Я кивнул. Тогда Эдди повернулась к Люсиль:
— Почему ты уходишь? Что-нибудь случилось? Если хочешь, я поговорю с твоим начальством и все улажу. Ты не можешь оставить меня! Я считаю тебя… Ну почему ты уходишь, Люсиль?
— Позволь мне прежде задать вопрос тебе. Почему ты вернулась сюда? Ведь ты, казалось, была счастлива в Долине. Ты прошла через многое, чтобы доказать, что хочешь иначе прожить свою жизнь.
— Я доказала, что хотела. А теперь я должна нести ответственность за то зло, которое я причинила. Мое место не в Долине — во всяком случае, если я хочу там только прятаться. Я лишь привлекла ненужное внимание. Теперь я это понимаю. Мы с Дэвисом партнеры. В сущности, мы можем жить где угодно и везде будем в безопасности. Мы как… черепахи. Но мы всегда будем слушать, что нам посоветуют яблони. — Она помолчала. — Не старайся меня понять. Я цитирую Хаш.
Люсиль улыбнулась:
— Отлично. Теперь тебя окружают преданные люди, готовые позаботиться о тебе. У тебя есть муж, который тебя любит. Я теперь в этом убеждена. Так что пришла пора мне двигаться дальше. Я нужна шерифу Макгиллену. И его дочери. — Ее голос зазвучал мягче. — Теперь у меня есть другая девочка, за которой надо присматривать.

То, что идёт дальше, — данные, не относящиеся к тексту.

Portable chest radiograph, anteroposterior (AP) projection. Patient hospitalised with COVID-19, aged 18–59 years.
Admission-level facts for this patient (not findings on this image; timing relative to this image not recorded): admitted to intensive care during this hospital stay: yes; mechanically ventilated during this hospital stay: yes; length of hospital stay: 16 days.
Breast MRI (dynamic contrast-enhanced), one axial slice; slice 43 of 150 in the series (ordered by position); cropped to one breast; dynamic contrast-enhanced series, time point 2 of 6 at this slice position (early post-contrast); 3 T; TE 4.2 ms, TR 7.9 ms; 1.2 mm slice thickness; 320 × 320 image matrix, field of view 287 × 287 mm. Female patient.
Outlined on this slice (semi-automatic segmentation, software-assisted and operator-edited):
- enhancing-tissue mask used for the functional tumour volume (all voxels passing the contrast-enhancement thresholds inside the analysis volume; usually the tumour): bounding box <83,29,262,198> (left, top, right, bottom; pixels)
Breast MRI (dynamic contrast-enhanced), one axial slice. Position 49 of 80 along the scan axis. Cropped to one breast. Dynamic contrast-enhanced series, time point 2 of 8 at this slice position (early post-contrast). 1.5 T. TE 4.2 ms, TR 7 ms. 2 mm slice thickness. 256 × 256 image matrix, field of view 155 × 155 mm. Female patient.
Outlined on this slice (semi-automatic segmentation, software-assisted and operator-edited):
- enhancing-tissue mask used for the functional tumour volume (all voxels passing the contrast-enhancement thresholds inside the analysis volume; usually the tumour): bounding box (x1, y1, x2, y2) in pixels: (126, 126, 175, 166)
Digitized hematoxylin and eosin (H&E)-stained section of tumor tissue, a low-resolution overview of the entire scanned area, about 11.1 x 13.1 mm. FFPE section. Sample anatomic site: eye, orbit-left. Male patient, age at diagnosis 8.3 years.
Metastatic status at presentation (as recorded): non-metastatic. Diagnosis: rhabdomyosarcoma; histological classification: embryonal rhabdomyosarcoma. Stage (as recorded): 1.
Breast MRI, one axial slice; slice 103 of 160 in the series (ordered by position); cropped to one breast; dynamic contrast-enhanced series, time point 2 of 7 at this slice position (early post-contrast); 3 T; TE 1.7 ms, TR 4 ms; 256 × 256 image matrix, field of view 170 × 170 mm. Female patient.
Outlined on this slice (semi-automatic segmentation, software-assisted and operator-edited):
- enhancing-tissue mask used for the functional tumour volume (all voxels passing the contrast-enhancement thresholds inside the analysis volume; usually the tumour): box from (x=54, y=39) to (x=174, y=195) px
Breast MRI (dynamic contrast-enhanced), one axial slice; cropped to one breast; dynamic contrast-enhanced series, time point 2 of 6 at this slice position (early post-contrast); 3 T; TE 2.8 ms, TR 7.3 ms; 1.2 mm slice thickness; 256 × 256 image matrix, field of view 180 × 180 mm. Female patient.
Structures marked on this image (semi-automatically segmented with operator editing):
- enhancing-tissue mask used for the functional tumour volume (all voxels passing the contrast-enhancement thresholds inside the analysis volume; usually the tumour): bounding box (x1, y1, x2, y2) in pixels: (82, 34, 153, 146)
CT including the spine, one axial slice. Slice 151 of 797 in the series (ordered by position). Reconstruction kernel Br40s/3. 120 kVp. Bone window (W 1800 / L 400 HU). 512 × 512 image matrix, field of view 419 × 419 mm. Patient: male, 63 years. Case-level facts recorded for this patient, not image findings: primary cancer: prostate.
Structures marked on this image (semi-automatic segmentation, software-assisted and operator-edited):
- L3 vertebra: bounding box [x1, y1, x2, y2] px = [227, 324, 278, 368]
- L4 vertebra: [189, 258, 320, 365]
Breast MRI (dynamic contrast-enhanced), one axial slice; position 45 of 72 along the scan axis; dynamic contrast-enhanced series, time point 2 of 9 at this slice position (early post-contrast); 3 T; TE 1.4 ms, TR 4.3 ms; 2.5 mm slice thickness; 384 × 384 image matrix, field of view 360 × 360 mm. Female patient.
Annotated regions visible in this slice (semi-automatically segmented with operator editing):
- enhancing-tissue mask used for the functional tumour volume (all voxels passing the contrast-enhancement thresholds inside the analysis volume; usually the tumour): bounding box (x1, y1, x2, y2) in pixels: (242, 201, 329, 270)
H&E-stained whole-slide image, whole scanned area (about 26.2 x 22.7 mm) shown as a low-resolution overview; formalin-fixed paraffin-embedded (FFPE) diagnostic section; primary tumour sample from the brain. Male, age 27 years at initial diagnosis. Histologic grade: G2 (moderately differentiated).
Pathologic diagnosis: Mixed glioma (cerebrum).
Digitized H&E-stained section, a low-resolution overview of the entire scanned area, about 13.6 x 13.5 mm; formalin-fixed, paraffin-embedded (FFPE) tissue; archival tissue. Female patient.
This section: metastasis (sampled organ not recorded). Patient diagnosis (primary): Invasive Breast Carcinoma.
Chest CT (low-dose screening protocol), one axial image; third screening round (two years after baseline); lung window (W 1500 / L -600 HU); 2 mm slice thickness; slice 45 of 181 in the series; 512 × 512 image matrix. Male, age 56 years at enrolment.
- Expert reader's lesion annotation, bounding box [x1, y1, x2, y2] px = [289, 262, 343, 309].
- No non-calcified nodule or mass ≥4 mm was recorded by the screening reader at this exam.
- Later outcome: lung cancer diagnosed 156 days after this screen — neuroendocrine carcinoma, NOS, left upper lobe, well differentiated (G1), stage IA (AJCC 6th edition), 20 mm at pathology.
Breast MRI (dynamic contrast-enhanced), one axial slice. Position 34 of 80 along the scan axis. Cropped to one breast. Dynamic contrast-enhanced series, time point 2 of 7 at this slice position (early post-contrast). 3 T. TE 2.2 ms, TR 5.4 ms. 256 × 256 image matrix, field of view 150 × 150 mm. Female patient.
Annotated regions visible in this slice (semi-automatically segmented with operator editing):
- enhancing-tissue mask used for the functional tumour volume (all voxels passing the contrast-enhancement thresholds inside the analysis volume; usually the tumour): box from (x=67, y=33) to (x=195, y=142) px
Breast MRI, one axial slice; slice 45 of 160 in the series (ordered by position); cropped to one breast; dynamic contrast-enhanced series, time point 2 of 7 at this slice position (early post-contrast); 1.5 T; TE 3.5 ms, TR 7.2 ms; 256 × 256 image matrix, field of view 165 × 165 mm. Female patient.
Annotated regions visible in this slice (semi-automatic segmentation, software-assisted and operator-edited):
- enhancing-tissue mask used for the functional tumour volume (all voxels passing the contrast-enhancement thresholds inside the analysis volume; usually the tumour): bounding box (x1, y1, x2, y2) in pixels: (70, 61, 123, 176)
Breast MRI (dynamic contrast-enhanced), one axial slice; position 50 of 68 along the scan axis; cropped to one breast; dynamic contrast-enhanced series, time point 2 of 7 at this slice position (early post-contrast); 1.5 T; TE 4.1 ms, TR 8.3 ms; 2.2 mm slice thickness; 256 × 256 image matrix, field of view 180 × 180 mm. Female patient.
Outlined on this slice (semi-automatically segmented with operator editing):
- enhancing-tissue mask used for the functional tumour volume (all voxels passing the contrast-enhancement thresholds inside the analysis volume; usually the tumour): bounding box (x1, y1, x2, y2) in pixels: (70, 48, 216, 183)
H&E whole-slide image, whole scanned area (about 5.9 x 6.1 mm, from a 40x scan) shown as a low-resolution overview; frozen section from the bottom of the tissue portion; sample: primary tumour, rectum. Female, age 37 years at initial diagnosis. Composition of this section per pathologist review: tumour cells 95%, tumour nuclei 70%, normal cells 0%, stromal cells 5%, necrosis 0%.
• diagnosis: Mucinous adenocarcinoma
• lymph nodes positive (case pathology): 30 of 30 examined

— О, Люсиль! — Эдди обняла эту высокую мускулистую женщину. — Я хотела сказать, что считаю тебя сестрой.
— Значит, я сделала все, что могла. — Люсиль попятилась, откашлялась и втянула носом воздух, чтобы не расплакаться. — Мне нужно поговорить с полковником наедине.
Эдди кивнула и вышла. Люсиль протянула мне руку. Мы обменялись дружеским рукопожатием, и только потом она сказала то, что, вероятно, уже давно хотела сказать:
— Полковник, таким людям, как мы с вами, необходимо найти благородную цель и настоящую семью, иначе мы так и будем блуждать в темноте нашей жизни. Нам необходимо понять, где мы нужнее всего и кому мы нужнее всего. — Она многозначительно посмотрела на меня. — А потом нам понадобится сила духа, чтобы об этом сказать. Я сделала это. Вы тоже сможете.
— Сказать — это одно. Совсем другое — страшиться того, что услышишь в ответ. — Я еще раз пожал ей руку, и она ушла, чтобы навсегда вернуться в Долину.
* * *
Гуляя по городу в тот день, я думал о праве выбора и о потерянных шансах.
— Нет, спасибо, — поблагодарил я услужливых агентов секретной службы, предложивших следовать за мной, и вышел на улицу через калитку для охраны.
Я был высоким и бросался в глаза, но при этом оставался человеком из толпы — старые штаны цвета хаки, теплая рубашка, длинный серый непромокаемый плащ. Значок компании «Ферма Хаш» — красное яблочко со звездой — был приколот с обратной стороны воротника. Это было моим секретом. Я сунул руки в карманы плаща и, опустив голову, постарался уйти от прошлого, настоящего и будущего.
Мне кажется, я прошел чуть ли не весь город в тот яркий, холодный декабрьский день. Я шел в тени исторических зданий и Капитолия, смотрел на отражение своей хмурой физиономии в витринах магазинов, проходил через опасные перекрестки, впуская в себя холодный запах Потомака, текущего к океану.